Want Safer Cities? Defund the Police


Courtesy of Creative Commons.

The views of the American people regarding racism and police brutality have shifted dramatically over the summer. According to the Pew Research Center, the Black Lives Matter (BLM) movement has become far more popular amongst white people and 67% of all Americans now support the movement. The brutal police killings of Breonna Taylor, George Floyd, and Rayshard Brooks served as an awakening for millions in the US. As such, defunding the police is a policy rapidly growing in popularity. And that is for good reason — redirecting funds to invest in communities is the best way to attack the roots of crime. Municipalities need to stop running damage that costs Black Americans’ lives. 


Cities would dedicate funds reallocated from police budgets to expanding existing public services that address the interwoven issues of inequality, poverty, and crime. The police are not equipped to deal with the consequences of homelessness, widespread substance abuse, low educational attainment, and structural racism, nor should they be. We need to stop burdening police officers with jobs they are inadequately trained for, such as pseudo-social workers and mental health responders. The only solution is to divest from police and focus funds on the social services that are exclusively committed to tackling these issues. Ben & Jerry’s illustrates this idea in the graphic below.


Courtesy of Ben and Jerry’s


When assessing calls to defund the police, the historical context is illuminating.  During the 1960s and 70s, Presidents Johnson and Nixon seized on the riots and general social unrest that accompanied the civil rights movement to justify beefing up police forces nationwide. This trend continued in the 1980s, fueled by concerns over the crack cocaine epidemic. Police budgets skyrocketed from $42 billion in 1977 to $115 billion today, adjusted for inflation. The American policing system has been manipulated by politicians eager to appear to be “tough on crime.” Yet, despite the more than nearly tripled police spending, crime has only declined by 21 percent. Clearly, the US has long surpassed the point where the marginal benefit of spending more on the police outweighs the cost. Municipalities would better utilize a sizable portion of police funding by investing in social services that strengthen American communities. 


Take Chicago as a case in point. The city has spent nearly 40% of its discretionary budget on policing for years, yet its homicide rate is on the rise again. Instead of channelling these funds into constructive social services, Chicago spends these millions of dollars annually to over-police Black communities. This hyper surveillance subjects a disproportionate number of Black Americans to the justice system where they frequently face harsher punishments than white people who have committed equivalent crimes. In total, one in three Black American boys faces incarceration during their life compared to just 1 in 17 white boys, according to the Bureau of Justice Statistics. This over-policing and over-incarceration rob communities of one in six Black men ages 25 to 54, with disastrous effects for their families and communities and little effect on crime rates. In place of over-surveilling Black communities, Chicago should reallocate part of its billion-dollar police budget to better support education, job training, and affordable housing. Over time, these programs have proven themselves to promote social mobility and lower crime rates.
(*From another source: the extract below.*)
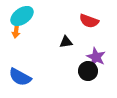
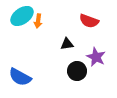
orange arrow: moved 22 px right, 10 px up
black triangle: moved 1 px right, 2 px down
black circle: moved 11 px left
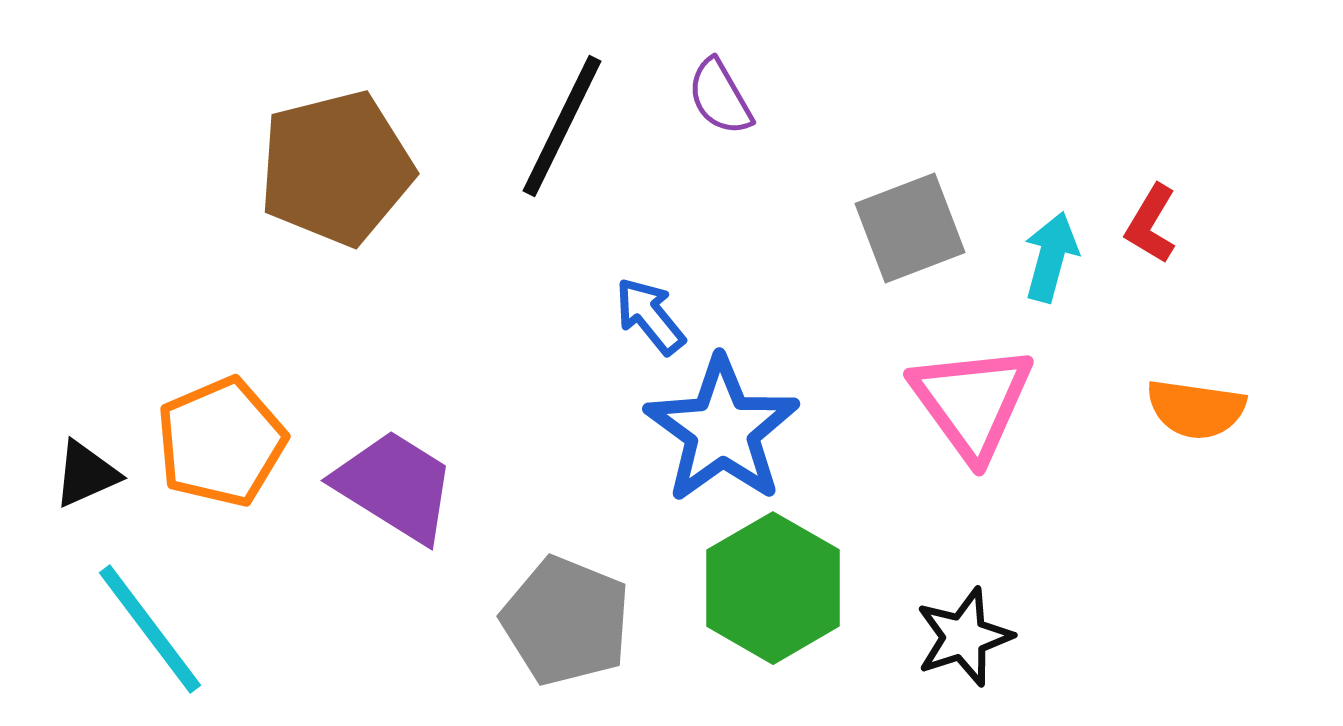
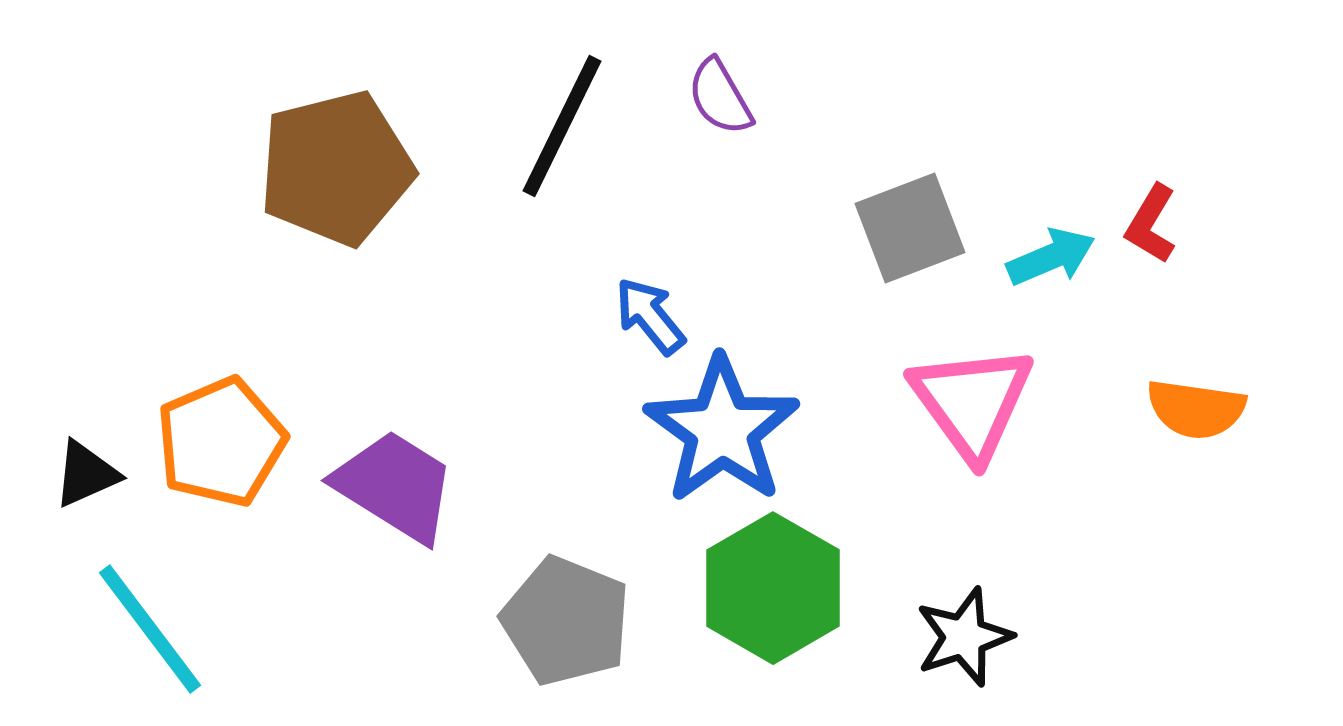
cyan arrow: rotated 52 degrees clockwise
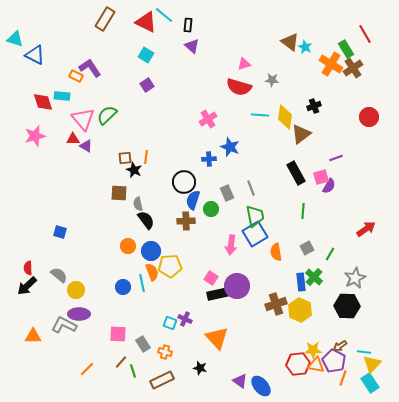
Currently, 44% of Black Chicagoans live in poverty, and the high school graduation rate for Black males is a paltry 65% compared to 85% nationwide. Suicides of Black youth have nearly doubled over the past 15 years across the nation, and some cities, like Chicago, are on pace to have the most Black suicides in a decade, according to data from the Cook County Medical Examiner’s office and the CDC. The racist system that has prioritized policing communities over supporting them has topical consequences: Black Americans are over 3.5 times more likely to die from Covid-19 than white Americans when elderly, vulnerable people (who make up a smaller proportion of Black Americans compared to White Americans) are taken into account. Overfunding law enforcement does nothing to change these terrifying statistics. The change these communities desperately need will only come through defunding the police in order to finance the programs that decrease poverty and provide better education and mental and physical health services.


It is clear that throwing increasingly large sums at ever-growing yet ineffective police forces has not improved the quality of American’s lives. Moreover, institutional racism within law enforcement routinely subjects Black Americans to hyper surveillance and police brutality. Instead of funding these mammoth police departments that are incapable of addressing the roots of crime, cities should support their underfunded public services that do tackle the interconnected issues of inequality and crime. This way, taxpayer money will be more effectively utilized through investing in better education, affordable housing, job training, mental health & substance abuse treatment, and more. Reducing police forces’ budgets is an essential first step in shifting the paradigm so police are serving their communities, not shooting citizens.